Key Scientific Contributions

  1. Biological and Social Coevolution: The paper explores the coevolution of both biological contagions (e.g., simultaneous spread of multiple diseases) and social contagions (e.g., spread of behaviors or innovations). The authors emphasize the necessity for multiple interactions in social contagions, distinguishing them from biological spreads which often require just a single contact.
  2. Epidemic-Awareness Coevolution: An interesting aspect of the paper is the role of awareness diffusion in controlling disease outbreaks. By integrating the diffusion of awareness (through social or mass media) alongside epidemic spreading, the authors inspect how informed individuals adopt protective measures, thus impacting the epidemic's trajectory.
  3. Epidemic-Resource Coevolution: The resource allocation, particularly in the context of medical supplies or vaccines during epidemics, is analyzed to highlight how limited resources affect epidemic dynamics. The paper addresses the optimization of resource distribution to minimize epidemic impact and the critical phenomena emerging from such interactions.
  4. Network Topology Effects: The effects of network topology on coevolution spreading dynamics are explored in depth.
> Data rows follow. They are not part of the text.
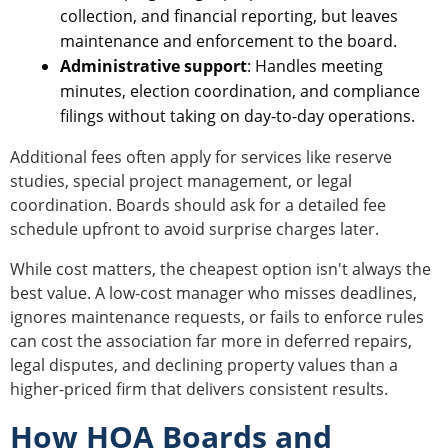
collection, and financial reporting, but leaves
maintenance and enforcement to the board.
Administrative support
: Handles meeting
minutes, election coordination, and compliance
filings without taking on day-to-day operations.
Additional fees often apply for services like reserve
studies, special project management, or legal
coordination. Boards should ask for a detailed fee
schedule upfront to avoid surprise charges later.
While cost matters, the cheapest option isn't always the
best value. A low-cost manager who misses deadlines,
ignores maintenance requests, or fails to enforce rules
can cost the association far more in deferred repairs,
legal disputes, and declining property values than a
higher-priced firm that delivers consistent results.
How HOA Boards and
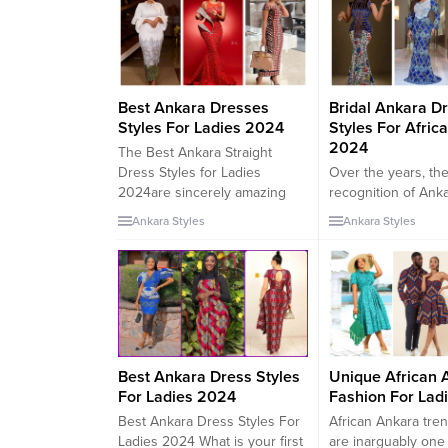
wrap skirt and a popping
purple and blue head wrap.
Her second, and extra
informal look, noticed the
singer...
Best Ankara Dresses
Bridal Ankara D
Styles For Ladies 2024
Styles For Afric
2024
The Best Ankara Straight
Dress Styles for Ladies
Over the years, th
2024are sincerely amazing
recognition of Ank
and charming to behold.
Wedding Dresses p
Ankara Styles
Ankara Styles
These clothes have
and designs has g
characteristic straight cuts that
fast, shooting the i
elegantly drape the body,
trend setters and 
highlighting the herbal curves
in the international
of the wearer. The use of
scene. The Ankara
Ankara fabric, with its daring
format was once at 
and colorful patterns, similarly
simply a easy Afric
enhances the splendor of
style. Several Afric
Best Ankara Dress Styles
Unique African 
these...
celebrities have pro
For Ladies 2024
Fashion For Lad
Best Ankara Dress Styles For
African Ankara tren
Ladies 2024 What is your first
are inarguably one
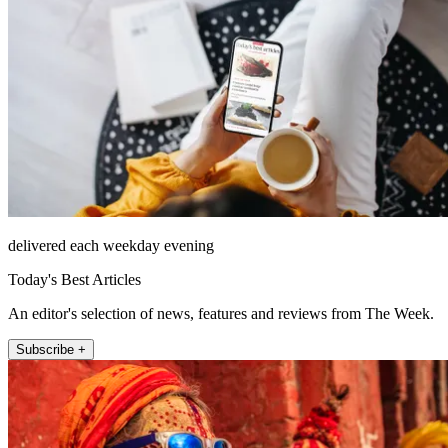
delivered each weekday evening
Today's Best Articles
An editor's selection of news, features and reviews from The Week.
Subscribe +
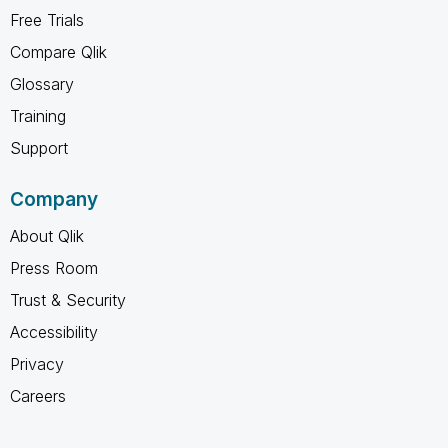
Free Trials
Compare Qlik
Glossary
Training
Support
Company
About Qlik
Press Room
Trust & Security
Accessibility
Privacy
Careers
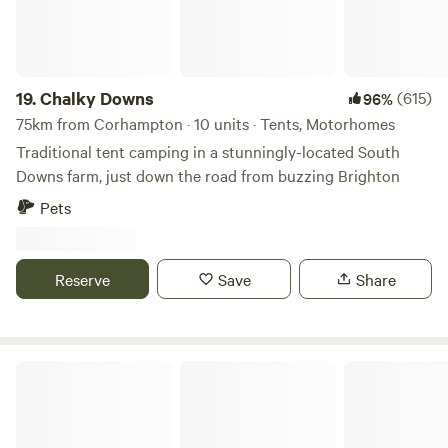
19.
Chalky Downs
(615)
96%
75km from Corhampton · 10 units · Tents, Motorhomes
Traditional tent camping in a stunningly-located South
Downs farm, just down the road from buzzing Brighton
Pets
Reserve
Save
Share
Holyrood Farm Campsite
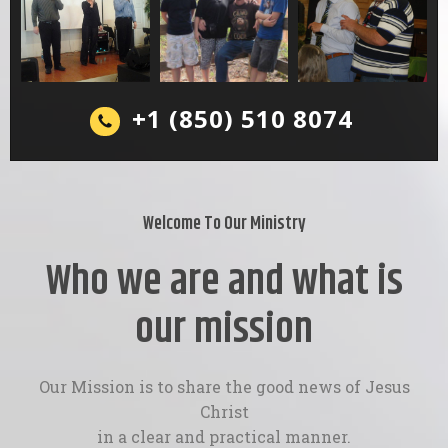
+1 (850) 510 8074
Welcome To Our Ministry
Who we are and what is
our mission
Our Mission is to share the good news of Jesus
Christ
in a clear and practical manner.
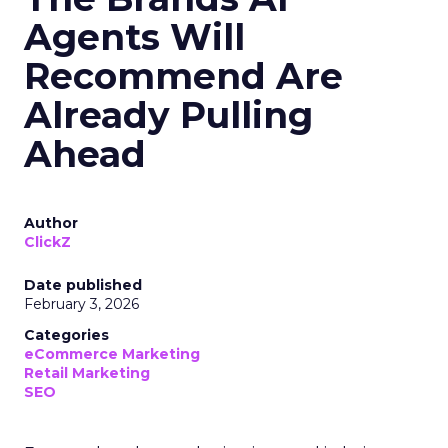
Agents Will
Recommend Are
Already Pulling
Ahead
Author
ClickZ
Date published
February 3, 2026
Categories
eCommerce Marketing
Retail Marketing
SEO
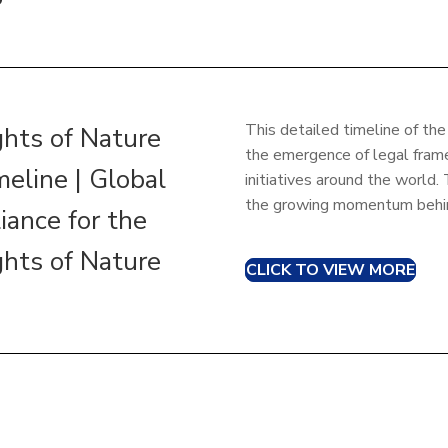
This detailed timeline of t
ghts of Nature
the emergence of legal fram
meline | Global
initiatives around the worl
the growing momentum behin
iance for the
ghts of Nature
CLICK TO VIEW MORE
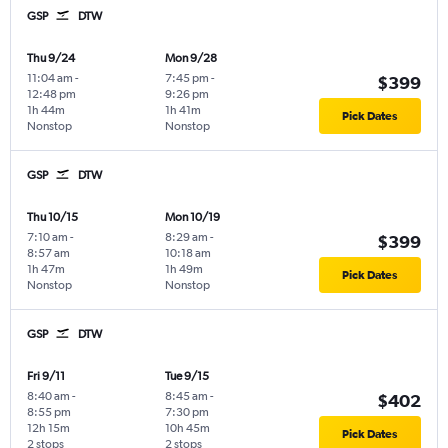
GSP
DTW
Thu 9/24
Mon 9/28
11:04 am
-
7:45 pm
-
$399
12:48 pm
9:26 pm
1h 44m
1h 41m
Pick Dates
Nonstop
Nonstop
GSP
DTW
Thu 10/15
Mon 10/19
7:10 am
-
8:29 am
-
$399
8:57 am
10:18 am
1h 47m
1h 49m
Pick Dates
Nonstop
Nonstop
GSP
DTW
Fri 9/11
Tue 9/15
8:40 am
-
8:45 am
-
$402
8:55 pm
7:30 pm
12h 15m
10h 45m
Pick Dates
2 stops
2 stops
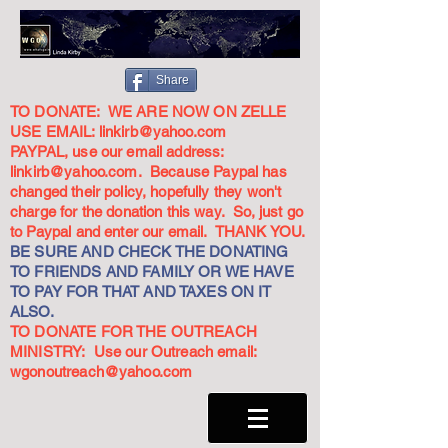
Share
TO DONATE: WE ARE NOW ON ZELLE
USE EMAIL:
linkirb@yahoo.com
PAYPAL, use our email address:
linkirb@yahoo.com
. Because Paypal has
changed their policy, hopefully they won't
charge for the donation this way. So, just go
to Paypal and enter our email. THANK YOU.
BE SURE AND CHECK THE DONATING
TO FRIENDS AND FAMILY OR WE HAVE
TO PAY FOR THAT AND TAXES ON IT
ALSO.
TO DONATE FOR THE OUTREACH
MINISTRY: Use our Outreach email:
wgonoutreach@yahoo.com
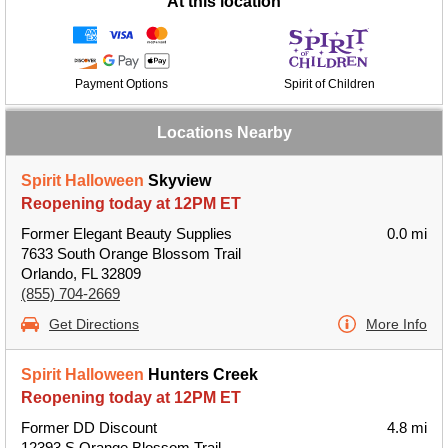
At this location
Payment Options
Spirit of Children
Locations Nearby
Spirit Halloween
Skyview
Reopening today at 12PM ET
Former Elegant Beauty Supplies
0.0 mi
7633 South Orange Blossom Trail
Orlando, FL 32809
(855) 704-2669
Get Directions
More Info
Spirit Halloween
Hunters Creek
Reopening today at 12PM ET
Former DD Discount
4.8 mi
12393 S Orange Blossom Trail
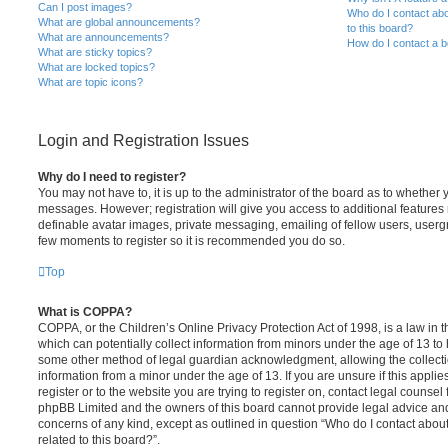
Can I post images?
Who do I contact abo
What are global announcements?
to this board?
What are announcements?
How do I contact a b
What are sticky topics?
What are locked topics?
What are topic icons?
Login and Registration Issues
Why do I need to register?
You may not have to, it is up to the administrator of the board as to whether 
messages. However; registration will give you access to additional features 
definable avatar images, private messaging, emailing of fellow users, usergro
few moments to register so it is recommended you do so.
Top
What is COPPA?
COPPA, or the Children’s Online Privacy Protection Act of 1998, is a law in 
which can potentially collect information from minors under the age of 13 to
some other method of legal guardian acknowledgment, allowing the collectio
information from a minor under the age of 13. If you are unsure if this appli
register or to the website you are trying to register on, contact legal counsel
phpBB Limited and the owners of this board cannot provide legal advice and i
concerns of any kind, except as outlined in question “Who do I contact abou
related to this board?”.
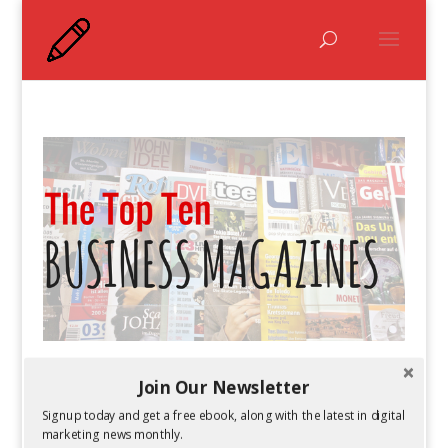
The Top Ten Business Magazines
Join Our Newsletter
by
Guest Author
|
Feb 25, 2016
Signup today and get a free ebook, along with the latest in digital
marketing news monthly.
The business world is constantly changing.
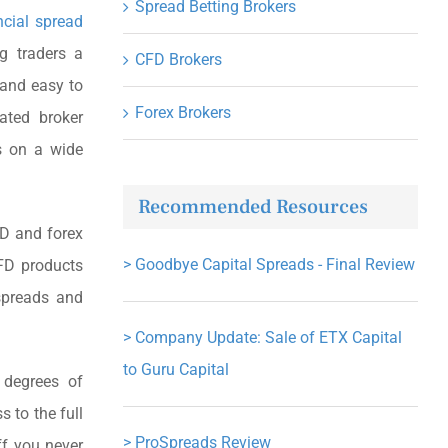
Spread Betting Brokers
ncial spread
g traders a
CFD Brokers
e and easy to
Forex Brokers
ated broker
ds on a wide
Recommended Resources
FD and forex
>
Goodbye Capital Spreads - Final Review
FD products
spreads and
>
Company Update: Sale of ETX Capital
to Guru Capital
 degrees of
s to the full
>
ProSpreads Review
ff you never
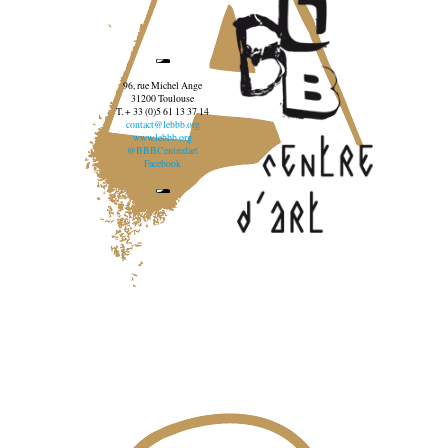
96, rue Michel Ange
31200 Toulouse
T. + 33 (0)5 61 13 37 14
contact@lebbb.org
www.lebbb.org
@BBBCentredart
Facebook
The authors underline how attributes such as degree distributions, clustering, temporal dynamics, and multilayer structures can either facilitate or impede spreading processes.
  5. Interacting Mechanisms and Phase Transitions: By examining diverse interacting mechanisms, the paper uncovers the rich phase transition phenomena associated with coevolution spreading. These include coexistence thresholds, discontinuous phase transitions due to synergy, and competitive interactions leading to unique epidemic thresholds.

Implications and Future Directions

This review not only elucidates the complexity of analyzing dynamic processes but also imparts vital implications for future research and practical applications:

  • Epidemiological Modelling: Understanding coevolution dynamics aids in refining epidemiological models that consider multiple interacting diseases simultaneously.
  • Social and Strategic Interventions: By deciphering the coevolution dynamics between awareness campaigns and infection spread, policymakers can design more effective public health strategies and interventions.
  • Optimization in Networked Systems: The paper provides insights into optimizing network structures and resource allocation mechanisms to mitigate epidemic risks promptly.

Future developments could focus on large-scale empirical validations of theoretical models, exploring additional coevolution types such as economic or technological networks, and refining theoretical approaches to better comprehend the nuanced correlations present in real data.

By integrating interdisciplinary research perspectives, the paper "Coevolution Spreading in Complex Networks" outlines a systematic framework to advance our understanding in predicting and controlling complex coevolutionary processes across diverse domains.